Um retrocesso, uma ameaça aos direitos dos cidadãos e à democracia, um risco à educação, ao ambiente e ao pluralismo. Mas também um basta a um sistema carcomido e uma resposta à corrupção da elite política, à recessão e a serviços precários.
É assim que especialistas estrangeiros que acompanham a política brasileira veem nosso copo após a eleição de Jair Bolsonaro: cheio de riscos e de novidade. O equilíbrio entre eles só o tempo revelará.
“Não acho que, subitamente, [Bolsonaro] criará um Brasil autoritário”, diz Ian Bremmer, da consultoria de risco político Eurasia, acrescentando que as instituições brasileiras –sobretudo o Judiciário– são fortes e que será preciso negociar no Congresso.
“Após o impeachment da Dilma [Rousseff], a prisão de Lula e a Lava Jato, as pessoas queriam alguém diferente, mesmo que não seja a melhor ideia. Não acredito que as consequências de seu governo serão dramáticas.”
Scott Mainwaring, da escola de política de Harvard, é mais cauteloso e espera, no melhor cenário, um “Alvaro Uribe brasileiro”, em alusão ao ex-presidente da Colômbia: “Haveria sérios abusos de direitos humanos, mas ele abriria um processo de construção de Estado, tornando-o mais efetivo, o que é essencial para o desenvolvimento”.
Para ele, os desafios de curto prazo são corrupção, violência e crescimento econômico. No longo prazo, cita Justiça, desigualdade e ambiente.

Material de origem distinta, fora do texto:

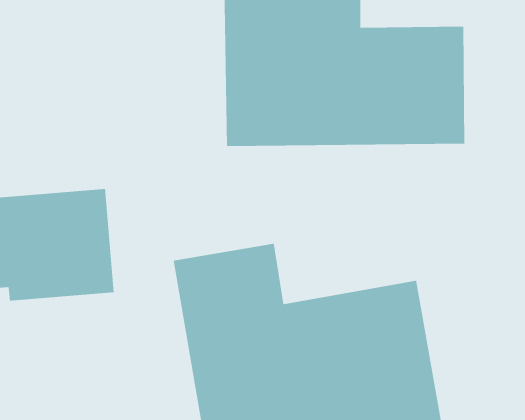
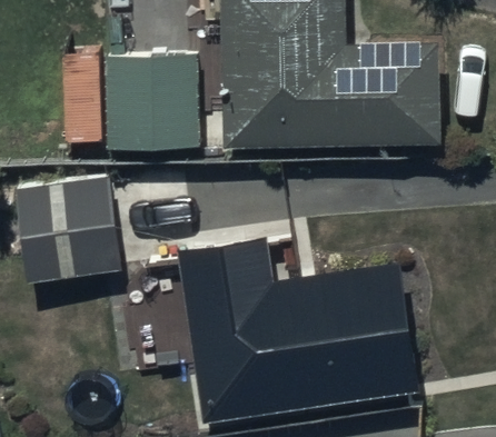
building: none -> [102,49,200,148]

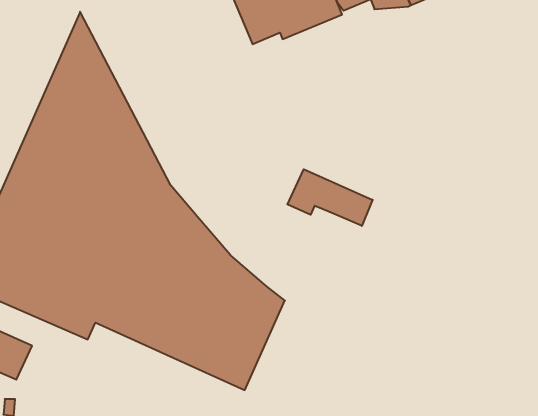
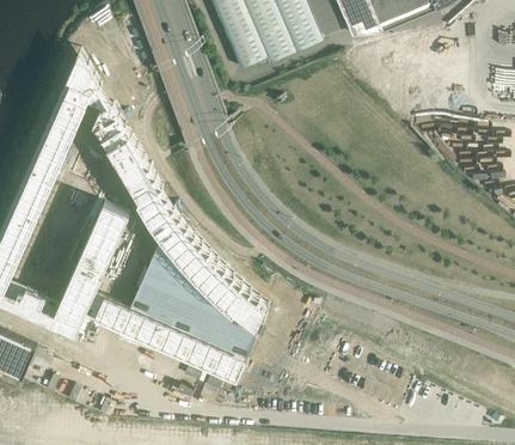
building: [287,169,373,226] -> none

No pior cenário, haveria erosão da democracia e colapso. O atalho para isso é prender líderes de oposição –algo que o presidente eleito mencionou quando candidato. “Não acho provável, mas esse cenário pareceria com a Venezuela a partir de 1999 ou a Rússia depois que Putin chegou ao poder, ou a Nicarágua agora.”
Isadora Moura Mota, historiadora da Universidade de Miami, vê uma guinada conservadora na educação. “Há ameaça ao pluralismo democrático, à liberdade de ensino e à igualdade racial e de gênero”, afirma ela, para quem Bolsonaro “defende uma intervenção federal para controle do conteúdo nas escolas”.

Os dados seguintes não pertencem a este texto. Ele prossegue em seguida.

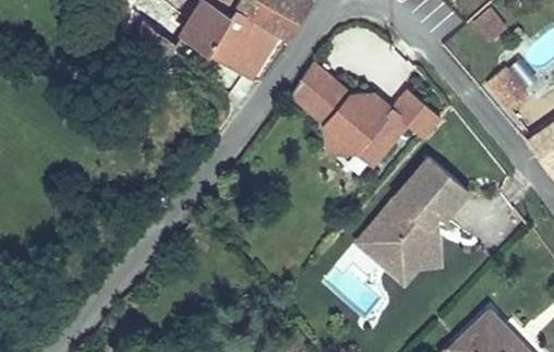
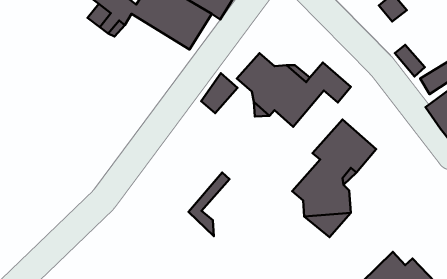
building: [290,62,333,109] -> [201,73,238,113]
building: [356,196,404,270] -> [188,173,230,236]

James Green, brasilianista da Universidade Brown, é o mais pessimista: “A vitória do Bolsonaro representa o maior retrocesso sofrido no Brasil desde 1964, quando os militares tomaram o poder”, diz.
“É uma ameaça direta à democracia e às conquistas de movimentos sociais, das mulheres, dos negros, da população LGBT e dos mais pobres”, afirma ele, para quem o argumento de que o discurso é só “retórica” não convence, já que o novo presidente precisará agradar quem o elegeu.

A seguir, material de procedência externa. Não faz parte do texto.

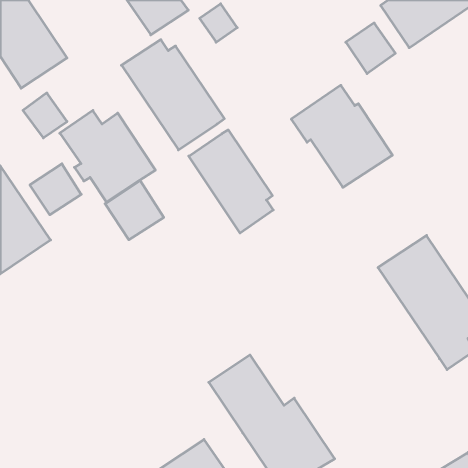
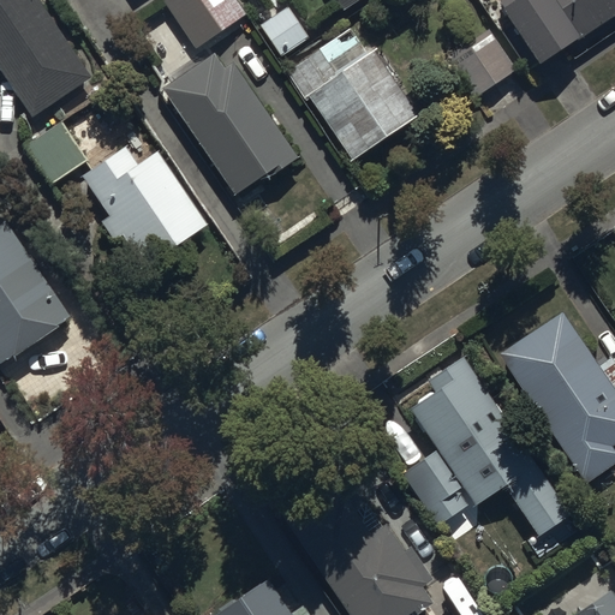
building: [291,85,392,187] -> [283,26,416,160]
building: [189,130,273,233] -> none
building: [30,164,81,215] -> none
building: [105,180,164,240] -> none
building: none -> [402,354,571,537]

Com ele concorda Bryan McCann, da Universidade de Georgetown (Washington), que prevê enfraquecimento na proteção dos direitos humanos do ambiente. “Levo a sério o que ele fala. Mas claro que não vai conseguir implementar tudo o que promete. A população vai precisar reagir para defender a lei e os direitos civis. Também será importante jornalismo crítico”, diz.
Riordan Roett, da Universidade Johns Hopkins, vê na eleição uma resposta à corrupção e outros problemas do Brasil e propõe parcimônia. “Precisamos aguardar ao menos seis meses. Ele conseguirá criar alianças no Congresso? Lidar com o déficit fiscal? Ser um governo de centro-direita e fugir dos extremos?” Com informações da Folhapress.